All a balancing act.


----------



## chef-kattan

Dear Chef,

You Food cost it dip ants of your average cover First of All you have to make your approximately food cost sheet for a buffet with minimum of 15 Pax here you will know the approximately food cost you have then you will make the price then like the below Example:

Approximately cost PP = $ 22

The buffet should be sold at the price of $ 100

Total sales of the day = 12 PAX

Minimum Buffet cover should be 15 PAX

Your Food Cost for Buffet = $330

Total Sales = 12X100= $ 1200

Food cost = 330 / 1200= 28% which is ok

For any further assistance please fill free to contact me at

[email protected]

Regards,

Chef Belal


----------



## glutao

How can l calculate my food cost AYCE MEAT, paying $5,30 per pound beef, $1,50 pork, $5,05 lamb, $1,15 chicken?

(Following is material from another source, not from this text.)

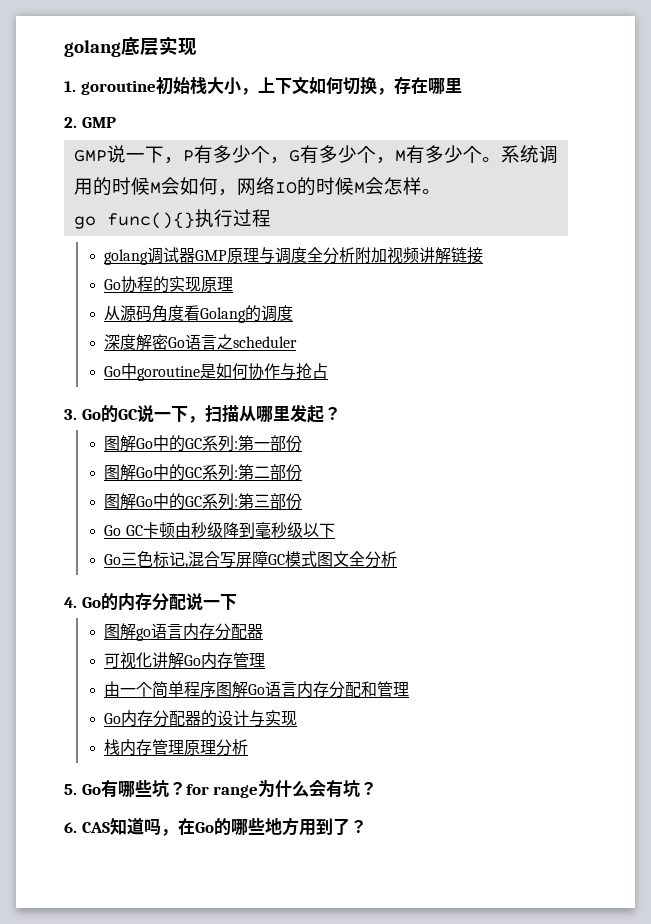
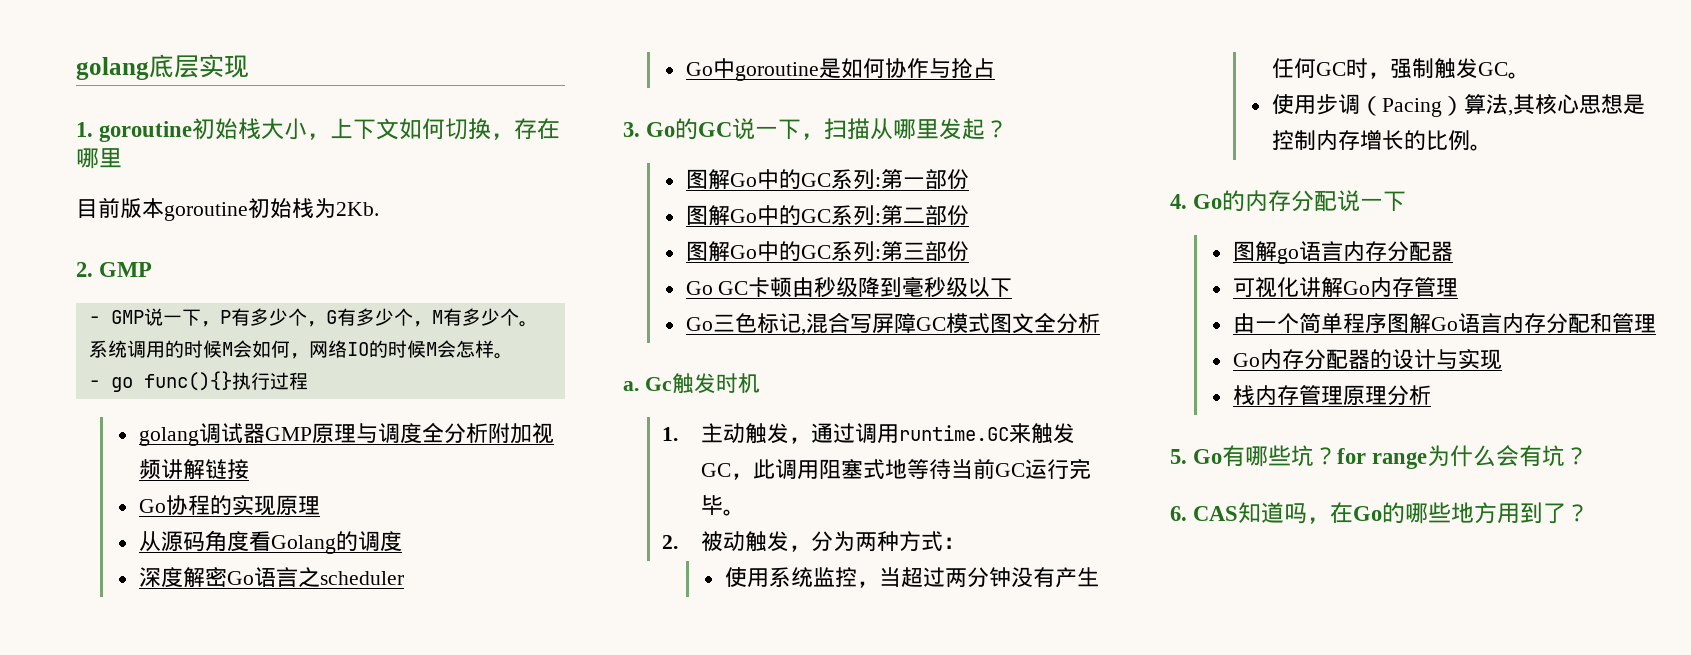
(462, 85) none -> [76,197,379,221] // 目前版本goroutine初始栈为2Kb.
(116, 122) none -> [88,316,100,324] -
(441, 191) none -> [88,380,100,388] -
(398, 559) none -> [623,373,760,394] [661,423,1075,444] [700,458,1091,480] [700,495,745,516] [661,531,965,552] [724,567,1099,588] [1271,58,1530,79] [1271,94,1645,117] [1271,130,1492,151] // a. Gc触发时机 // 1.主动触发，通过调用runtime.GC来触发GC，此调用阻塞式地等待当前GC运行完毕。 // 2.被动触发，分为两种方式： // 使用系统监控，当超过两分钟没有产生任何GC时，强制触发GC。 // 使用步调（Pacing）算法,其核心思想是控制内存增长的比例。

2.000 sq/ft, 95 seating, wine & beer license

thanks


----------



## stevemichelle

I'm doing a Mexican buffet for 100 people. Serving Spanish rice,chicken and beef tacos,the tacos will be a fix your own with lettuce,tomatoes,onions and cheese,taquitos,refried beans,carrots beans and cheese dip. Also serving veggie trays,fruit trays and chesse,meat and cracker trays.How do I calculate how much of each item to puchase? Thanks!


----------